Go to the line holding "To keep its" in the entries below and write out exactly every line down to and including the line holding "To reduce the".

> [Excerpted data]
────────
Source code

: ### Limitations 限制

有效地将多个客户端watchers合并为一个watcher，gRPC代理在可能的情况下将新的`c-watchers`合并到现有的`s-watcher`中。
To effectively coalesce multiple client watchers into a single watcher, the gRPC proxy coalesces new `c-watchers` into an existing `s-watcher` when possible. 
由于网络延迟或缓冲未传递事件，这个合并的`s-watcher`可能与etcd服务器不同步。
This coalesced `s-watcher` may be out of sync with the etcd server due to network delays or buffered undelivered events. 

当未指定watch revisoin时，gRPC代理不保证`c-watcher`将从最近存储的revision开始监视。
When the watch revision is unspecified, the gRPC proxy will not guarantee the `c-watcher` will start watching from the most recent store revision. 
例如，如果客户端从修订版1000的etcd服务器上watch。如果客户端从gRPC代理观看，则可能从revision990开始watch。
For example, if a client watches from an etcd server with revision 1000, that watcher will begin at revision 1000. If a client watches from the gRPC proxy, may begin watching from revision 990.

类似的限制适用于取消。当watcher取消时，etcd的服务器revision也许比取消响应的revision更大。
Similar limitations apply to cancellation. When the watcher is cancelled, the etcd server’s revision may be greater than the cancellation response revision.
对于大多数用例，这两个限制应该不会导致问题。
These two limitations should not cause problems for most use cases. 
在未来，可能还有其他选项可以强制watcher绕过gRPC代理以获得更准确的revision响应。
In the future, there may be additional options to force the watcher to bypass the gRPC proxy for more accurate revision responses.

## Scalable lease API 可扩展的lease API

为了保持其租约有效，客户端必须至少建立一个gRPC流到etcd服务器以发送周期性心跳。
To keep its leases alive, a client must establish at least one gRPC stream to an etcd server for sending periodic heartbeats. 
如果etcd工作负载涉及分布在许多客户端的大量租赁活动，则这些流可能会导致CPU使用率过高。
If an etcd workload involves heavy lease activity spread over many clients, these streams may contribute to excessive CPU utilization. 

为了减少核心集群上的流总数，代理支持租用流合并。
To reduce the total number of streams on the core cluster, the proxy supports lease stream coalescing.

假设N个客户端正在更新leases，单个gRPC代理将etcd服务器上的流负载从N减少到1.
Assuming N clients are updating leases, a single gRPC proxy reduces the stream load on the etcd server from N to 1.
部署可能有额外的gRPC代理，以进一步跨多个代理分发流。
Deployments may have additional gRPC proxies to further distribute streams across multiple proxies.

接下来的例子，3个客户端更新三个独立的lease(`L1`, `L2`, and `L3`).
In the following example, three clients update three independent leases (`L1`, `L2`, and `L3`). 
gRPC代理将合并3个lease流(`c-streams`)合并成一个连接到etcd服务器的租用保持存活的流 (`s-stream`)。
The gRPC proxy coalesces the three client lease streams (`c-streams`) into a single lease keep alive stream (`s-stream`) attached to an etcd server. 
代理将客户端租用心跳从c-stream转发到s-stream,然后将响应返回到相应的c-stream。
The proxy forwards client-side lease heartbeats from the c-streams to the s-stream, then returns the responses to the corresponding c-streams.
────────
> [Your solution]
To keep its leases alive, a client must establish at least one gRPC stream to an etcd server for sending periodic heartbeats. 
如果etcd工作负载涉及分布在许多客户端的大量租赁活动，则这些流可能会导致CPU使用率过高。
If an etcd workload involves heavy lease activity spread over many clients, these streams may contribute to excessive CPU utilization. 

为了减少核心集群上的流总数，代理支持租用流合并。
To reduce the total number of streams on the core cluster, the proxy supports lease stream coalescing.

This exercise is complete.